■ Written request ■
Can you quote every line of the data below verbatim, leaving the pictures out of your answer?

■ Record extracts ■
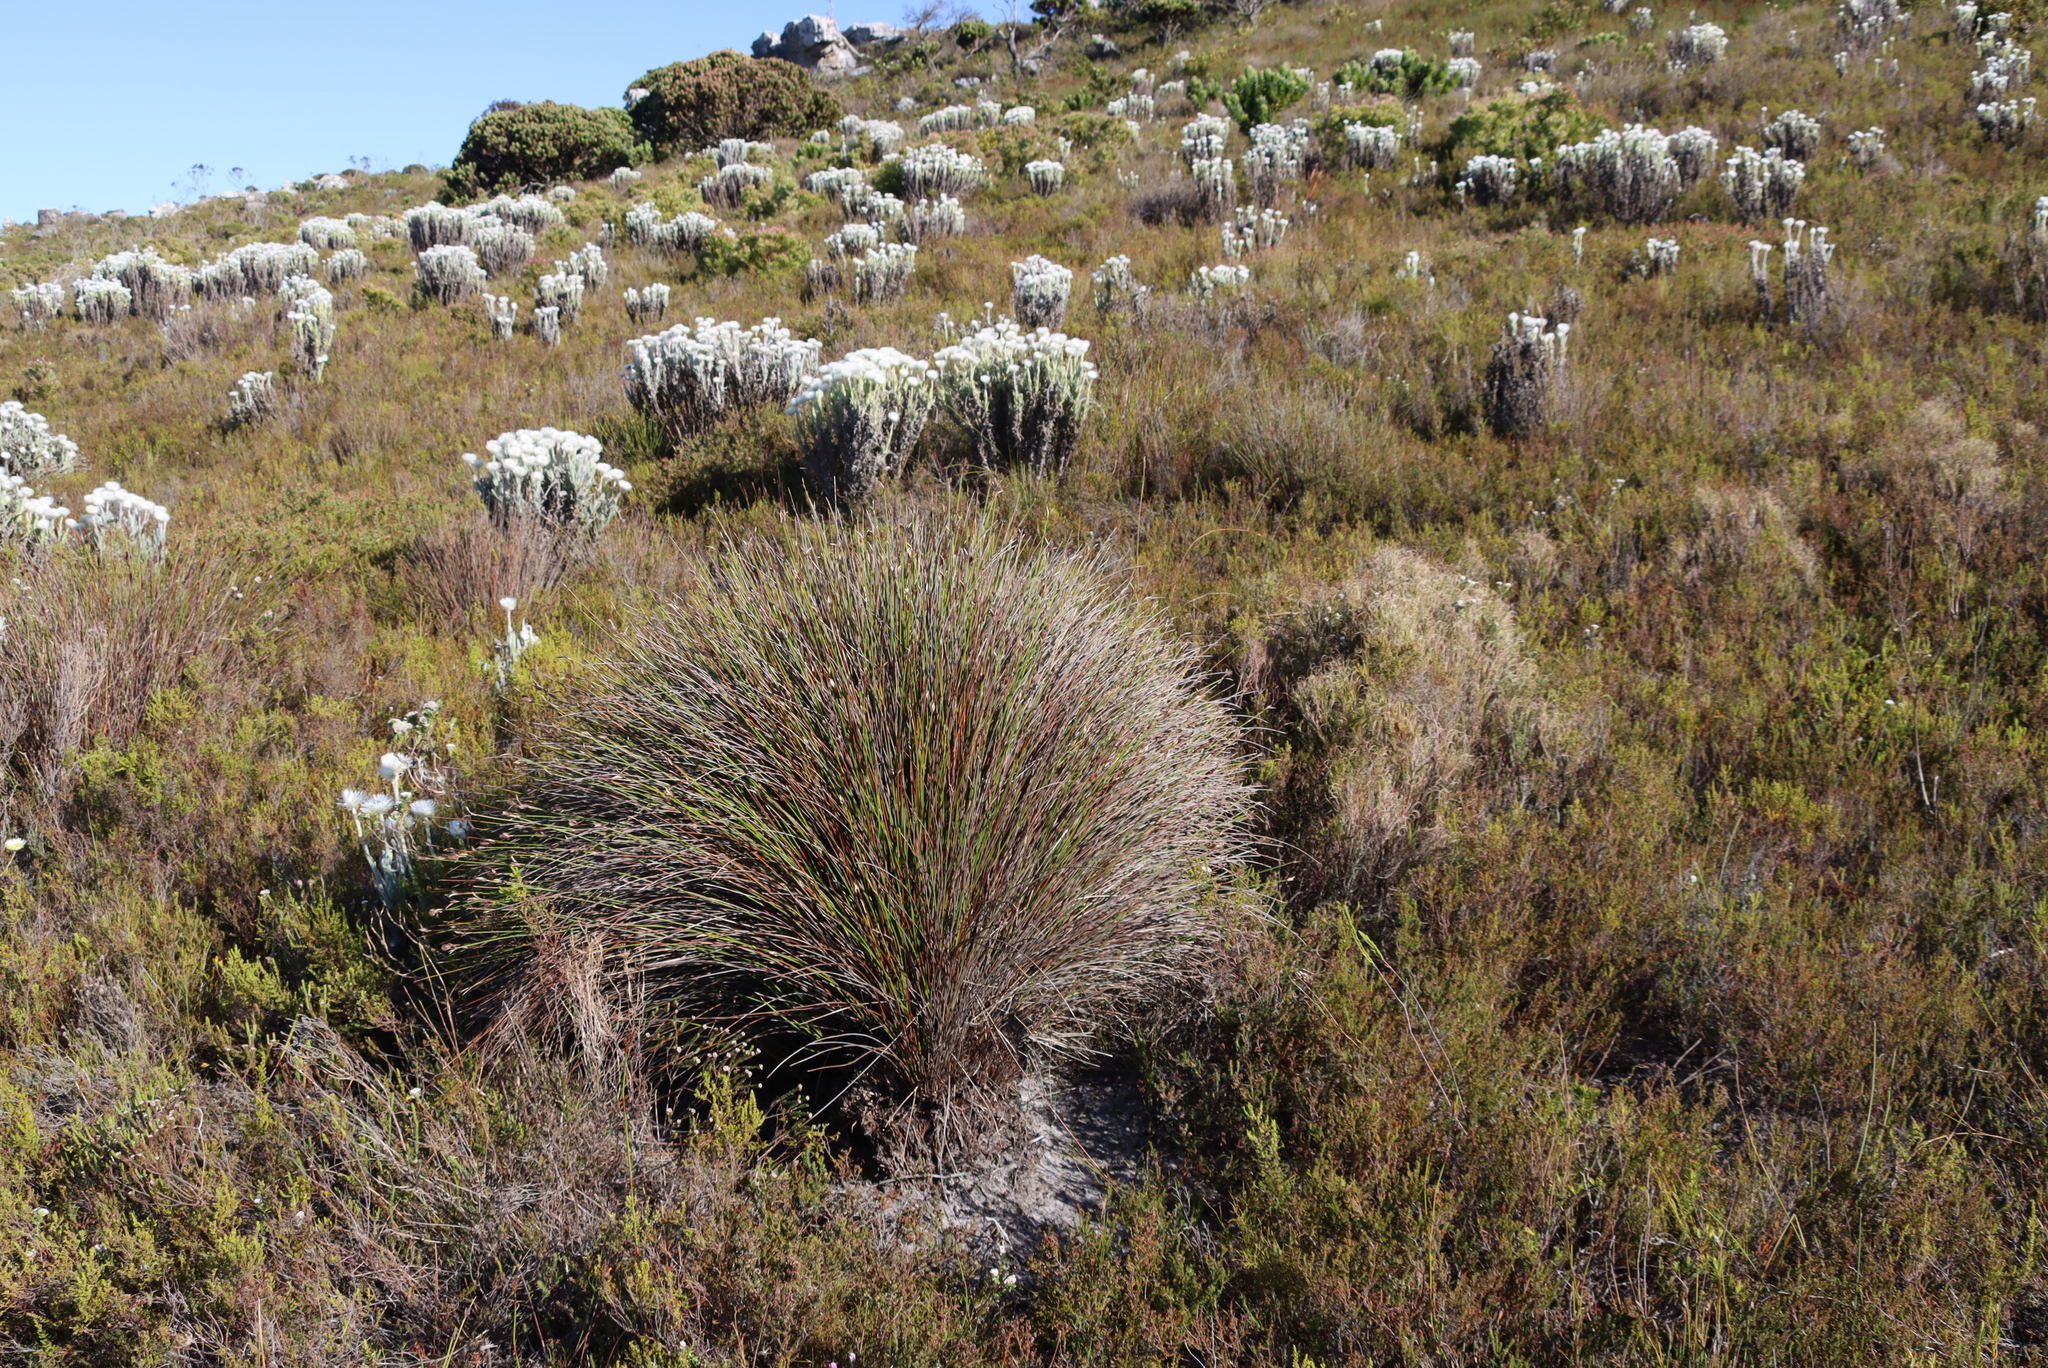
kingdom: Plantae
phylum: Tracheophyta
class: Magnoliopsida
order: Asterales
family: Asteraceae
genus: Syncarpha
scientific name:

■ Solution for this exercise ■
kingdom: Plantae
phylum: Tracheophyta
class: Magnoliopsida
order: Asterales
family: Asteraceae
genus: Syncarpha
scientific name:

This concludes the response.